* [Exercise] Return exactly those lines of the material below that fall between the line holding "2: (567, 7, 0.55)" and the line holding "43: (31, 433, 0.34)", inclusive.

* [Records for this task]
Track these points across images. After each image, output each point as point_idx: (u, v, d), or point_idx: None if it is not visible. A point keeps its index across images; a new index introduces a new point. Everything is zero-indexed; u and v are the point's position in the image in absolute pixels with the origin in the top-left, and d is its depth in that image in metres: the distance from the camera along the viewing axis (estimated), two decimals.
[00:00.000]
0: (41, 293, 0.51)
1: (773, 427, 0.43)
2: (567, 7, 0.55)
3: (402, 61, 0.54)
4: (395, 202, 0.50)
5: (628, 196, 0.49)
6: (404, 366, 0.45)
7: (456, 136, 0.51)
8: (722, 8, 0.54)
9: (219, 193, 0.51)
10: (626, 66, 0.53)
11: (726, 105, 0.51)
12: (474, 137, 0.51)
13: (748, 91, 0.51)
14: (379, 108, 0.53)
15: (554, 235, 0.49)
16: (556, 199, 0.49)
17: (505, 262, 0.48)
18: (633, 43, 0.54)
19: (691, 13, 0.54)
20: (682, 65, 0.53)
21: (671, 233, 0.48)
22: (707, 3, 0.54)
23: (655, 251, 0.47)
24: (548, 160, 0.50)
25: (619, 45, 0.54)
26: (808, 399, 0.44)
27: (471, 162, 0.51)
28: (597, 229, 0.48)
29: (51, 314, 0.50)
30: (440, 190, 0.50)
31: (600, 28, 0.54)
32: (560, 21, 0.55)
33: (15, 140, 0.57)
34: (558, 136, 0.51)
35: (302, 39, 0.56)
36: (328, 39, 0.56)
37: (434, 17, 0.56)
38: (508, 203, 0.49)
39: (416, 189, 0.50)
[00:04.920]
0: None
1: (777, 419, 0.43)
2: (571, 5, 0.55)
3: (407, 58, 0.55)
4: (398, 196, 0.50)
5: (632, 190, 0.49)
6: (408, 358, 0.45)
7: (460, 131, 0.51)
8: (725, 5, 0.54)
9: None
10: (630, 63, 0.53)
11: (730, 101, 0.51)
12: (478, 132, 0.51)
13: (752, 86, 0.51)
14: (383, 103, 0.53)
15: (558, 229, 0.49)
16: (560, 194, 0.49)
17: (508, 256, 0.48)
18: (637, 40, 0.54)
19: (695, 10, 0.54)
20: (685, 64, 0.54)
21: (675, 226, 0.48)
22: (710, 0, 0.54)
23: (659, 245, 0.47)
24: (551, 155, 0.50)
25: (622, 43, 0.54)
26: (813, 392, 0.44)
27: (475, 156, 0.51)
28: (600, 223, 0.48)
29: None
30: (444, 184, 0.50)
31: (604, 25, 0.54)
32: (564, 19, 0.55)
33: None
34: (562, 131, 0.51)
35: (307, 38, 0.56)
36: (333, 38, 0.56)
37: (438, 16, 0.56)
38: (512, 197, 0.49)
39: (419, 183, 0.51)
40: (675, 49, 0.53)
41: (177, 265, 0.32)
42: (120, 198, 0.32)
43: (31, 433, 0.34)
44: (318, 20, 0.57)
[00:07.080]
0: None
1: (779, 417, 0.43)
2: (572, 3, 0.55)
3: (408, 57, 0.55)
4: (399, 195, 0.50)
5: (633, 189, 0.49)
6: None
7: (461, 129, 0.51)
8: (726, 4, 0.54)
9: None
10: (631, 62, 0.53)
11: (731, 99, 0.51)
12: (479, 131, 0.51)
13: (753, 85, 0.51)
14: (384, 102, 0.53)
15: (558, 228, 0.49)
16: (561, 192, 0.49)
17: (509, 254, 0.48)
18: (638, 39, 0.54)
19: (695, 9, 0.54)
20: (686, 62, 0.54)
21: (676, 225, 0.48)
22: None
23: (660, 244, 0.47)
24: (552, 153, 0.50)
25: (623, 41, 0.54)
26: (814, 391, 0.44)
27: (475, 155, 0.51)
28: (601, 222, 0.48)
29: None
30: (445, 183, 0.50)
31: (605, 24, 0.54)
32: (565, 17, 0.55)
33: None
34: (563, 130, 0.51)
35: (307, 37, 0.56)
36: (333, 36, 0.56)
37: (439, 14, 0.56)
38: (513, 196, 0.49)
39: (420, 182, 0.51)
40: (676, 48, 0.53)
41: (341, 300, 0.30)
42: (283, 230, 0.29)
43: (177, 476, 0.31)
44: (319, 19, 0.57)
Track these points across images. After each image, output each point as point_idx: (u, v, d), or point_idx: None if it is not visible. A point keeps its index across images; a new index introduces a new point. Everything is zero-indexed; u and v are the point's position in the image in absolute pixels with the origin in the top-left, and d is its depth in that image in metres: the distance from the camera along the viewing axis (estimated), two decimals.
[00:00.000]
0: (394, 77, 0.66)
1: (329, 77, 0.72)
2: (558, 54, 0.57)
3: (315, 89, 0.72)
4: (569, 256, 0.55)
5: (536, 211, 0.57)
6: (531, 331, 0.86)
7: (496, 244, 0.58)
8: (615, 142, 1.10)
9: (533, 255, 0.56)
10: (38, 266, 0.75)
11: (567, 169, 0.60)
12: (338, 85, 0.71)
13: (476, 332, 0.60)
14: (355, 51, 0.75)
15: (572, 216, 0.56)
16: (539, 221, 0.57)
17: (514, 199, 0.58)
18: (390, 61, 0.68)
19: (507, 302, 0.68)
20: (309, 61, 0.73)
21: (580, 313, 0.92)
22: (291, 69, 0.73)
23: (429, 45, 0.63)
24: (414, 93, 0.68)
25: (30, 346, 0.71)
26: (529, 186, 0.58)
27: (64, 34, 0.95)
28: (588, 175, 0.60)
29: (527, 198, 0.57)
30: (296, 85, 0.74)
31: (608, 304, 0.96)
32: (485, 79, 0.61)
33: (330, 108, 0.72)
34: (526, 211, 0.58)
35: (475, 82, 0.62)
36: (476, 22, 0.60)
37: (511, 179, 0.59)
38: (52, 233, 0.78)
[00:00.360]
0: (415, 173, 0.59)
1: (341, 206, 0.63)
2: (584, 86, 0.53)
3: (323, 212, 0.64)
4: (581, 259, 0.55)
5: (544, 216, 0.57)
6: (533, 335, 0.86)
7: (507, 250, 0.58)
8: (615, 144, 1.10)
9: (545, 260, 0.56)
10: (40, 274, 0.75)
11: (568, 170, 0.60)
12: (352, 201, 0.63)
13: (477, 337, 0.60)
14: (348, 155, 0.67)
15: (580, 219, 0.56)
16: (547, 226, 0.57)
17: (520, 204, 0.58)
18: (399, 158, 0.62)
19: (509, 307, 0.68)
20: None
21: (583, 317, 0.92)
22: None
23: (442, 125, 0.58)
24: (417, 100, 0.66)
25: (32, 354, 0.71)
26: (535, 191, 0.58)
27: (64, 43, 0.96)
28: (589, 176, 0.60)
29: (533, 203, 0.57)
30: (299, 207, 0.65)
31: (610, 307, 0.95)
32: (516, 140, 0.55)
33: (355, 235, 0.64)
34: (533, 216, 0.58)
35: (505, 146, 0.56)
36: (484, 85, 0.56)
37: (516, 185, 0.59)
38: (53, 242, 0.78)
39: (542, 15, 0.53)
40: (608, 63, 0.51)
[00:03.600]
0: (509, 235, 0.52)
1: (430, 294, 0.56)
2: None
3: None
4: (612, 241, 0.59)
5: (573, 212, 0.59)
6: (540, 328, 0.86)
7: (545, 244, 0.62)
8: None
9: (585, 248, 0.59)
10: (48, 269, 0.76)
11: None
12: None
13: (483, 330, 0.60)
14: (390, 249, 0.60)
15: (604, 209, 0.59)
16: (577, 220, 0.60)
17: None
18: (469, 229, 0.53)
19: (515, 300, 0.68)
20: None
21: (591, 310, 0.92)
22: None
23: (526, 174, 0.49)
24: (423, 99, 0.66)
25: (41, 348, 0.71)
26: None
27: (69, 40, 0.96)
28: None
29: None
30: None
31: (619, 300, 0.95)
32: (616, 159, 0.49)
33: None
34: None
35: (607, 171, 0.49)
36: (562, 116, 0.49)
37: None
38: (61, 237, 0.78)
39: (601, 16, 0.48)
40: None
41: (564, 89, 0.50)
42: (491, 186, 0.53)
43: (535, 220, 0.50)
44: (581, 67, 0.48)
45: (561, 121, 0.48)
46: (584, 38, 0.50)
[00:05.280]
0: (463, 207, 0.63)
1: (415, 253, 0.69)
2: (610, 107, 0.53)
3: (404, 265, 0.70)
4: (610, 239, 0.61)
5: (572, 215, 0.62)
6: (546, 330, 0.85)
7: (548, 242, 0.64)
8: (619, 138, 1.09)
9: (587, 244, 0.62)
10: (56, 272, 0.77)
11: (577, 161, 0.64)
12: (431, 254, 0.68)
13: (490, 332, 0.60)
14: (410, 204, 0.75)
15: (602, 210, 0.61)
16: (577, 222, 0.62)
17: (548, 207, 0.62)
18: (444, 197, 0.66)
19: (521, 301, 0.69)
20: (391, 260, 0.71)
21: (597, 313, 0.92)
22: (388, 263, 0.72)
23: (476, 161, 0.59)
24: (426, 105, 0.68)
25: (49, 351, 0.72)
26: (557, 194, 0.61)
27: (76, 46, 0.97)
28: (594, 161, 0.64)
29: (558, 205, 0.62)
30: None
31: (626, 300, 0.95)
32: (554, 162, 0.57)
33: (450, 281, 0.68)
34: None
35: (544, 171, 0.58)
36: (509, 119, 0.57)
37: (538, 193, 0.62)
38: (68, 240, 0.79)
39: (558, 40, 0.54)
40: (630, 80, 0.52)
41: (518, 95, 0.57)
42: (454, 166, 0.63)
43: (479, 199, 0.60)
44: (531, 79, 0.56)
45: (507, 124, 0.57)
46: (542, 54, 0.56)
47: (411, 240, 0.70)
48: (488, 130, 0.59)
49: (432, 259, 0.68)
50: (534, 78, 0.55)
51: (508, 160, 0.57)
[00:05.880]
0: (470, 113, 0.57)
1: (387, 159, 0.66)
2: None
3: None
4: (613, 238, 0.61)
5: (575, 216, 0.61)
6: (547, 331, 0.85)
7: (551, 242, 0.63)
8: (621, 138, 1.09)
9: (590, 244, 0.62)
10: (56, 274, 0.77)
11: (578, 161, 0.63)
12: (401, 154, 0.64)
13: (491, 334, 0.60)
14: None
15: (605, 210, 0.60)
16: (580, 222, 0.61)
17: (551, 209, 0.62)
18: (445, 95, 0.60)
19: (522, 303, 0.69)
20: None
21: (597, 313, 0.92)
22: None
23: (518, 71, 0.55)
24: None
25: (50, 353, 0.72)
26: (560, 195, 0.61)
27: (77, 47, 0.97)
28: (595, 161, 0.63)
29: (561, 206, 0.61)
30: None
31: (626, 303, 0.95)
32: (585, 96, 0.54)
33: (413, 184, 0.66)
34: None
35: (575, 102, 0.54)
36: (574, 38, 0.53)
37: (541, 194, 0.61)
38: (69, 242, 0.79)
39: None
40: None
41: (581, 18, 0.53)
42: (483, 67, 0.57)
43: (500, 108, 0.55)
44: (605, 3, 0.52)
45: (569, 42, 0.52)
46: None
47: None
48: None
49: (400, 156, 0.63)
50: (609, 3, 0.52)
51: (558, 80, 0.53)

* [Output below]
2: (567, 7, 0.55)
3: (402, 61, 0.54)
4: (395, 202, 0.50)
5: (628, 196, 0.49)
6: (404, 366, 0.45)
7: (456, 136, 0.51)
8: (722, 8, 0.54)
9: (219, 193, 0.51)
10: (626, 66, 0.53)
11: (726, 105, 0.51)
12: (474, 137, 0.51)
13: (748, 91, 0.51)
14: (379, 108, 0.53)
15: (554, 235, 0.49)
16: (556, 199, 0.49)
17: (505, 262, 0.48)
18: (633, 43, 0.54)
19: (691, 13, 0.54)
20: (682, 65, 0.53)
21: (671, 233, 0.48)
22: (707, 3, 0.54)
23: (655, 251, 0.47)
24: (548, 160, 0.50)
25: (619, 45, 0.54)
26: (808, 399, 0.44)
27: (471, 162, 0.51)
28: (597, 229, 0.48)
29: (51, 314, 0.50)
30: (440, 190, 0.50)
31: (600, 28, 0.54)
32: (560, 21, 0.55)
33: (15, 140, 0.57)
34: (558, 136, 0.51)
35: (302, 39, 0.56)
36: (328, 39, 0.56)
37: (434, 17, 0.56)
38: (508, 203, 0.49)
39: (416, 189, 0.50)
[00:04.920]
0: None
1: (777, 419, 0.43)
2: (571, 5, 0.55)
3: (407, 58, 0.55)
4: (398, 196, 0.50)
5: (632, 190, 0.49)
6: (408, 358, 0.45)
7: (460, 131, 0.51)
8: (725, 5, 0.54)
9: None
10: (630, 63, 0.53)
11: (730, 101, 0.51)
12: (478, 132, 0.51)
13: (752, 86, 0.51)
14: (383, 103, 0.53)
15: (558, 229, 0.49)
16: (560, 194, 0.49)
17: (508, 256, 0.48)
18: (637, 40, 0.54)
19: (695, 10, 0.54)
20: (685, 64, 0.54)
21: (675, 226, 0.48)
22: (710, 0, 0.54)
23: (659, 245, 0.47)
24: (551, 155, 0.50)
25: (622, 43, 0.54)
26: (813, 392, 0.44)
27: (475, 156, 0.51)
28: (600, 223, 0.48)
29: None
30: (444, 184, 0.50)
31: (604, 25, 0.54)
32: (564, 19, 0.55)
33: None
34: (562, 131, 0.51)
35: (307, 38, 0.56)
36: (333, 38, 0.56)
37: (438, 16, 0.56)
38: (512, 197, 0.49)
39: (419, 183, 0.51)
40: (675, 49, 0.53)
41: (177, 265, 0.32)
42: (120, 198, 0.32)
43: (31, 433, 0.34)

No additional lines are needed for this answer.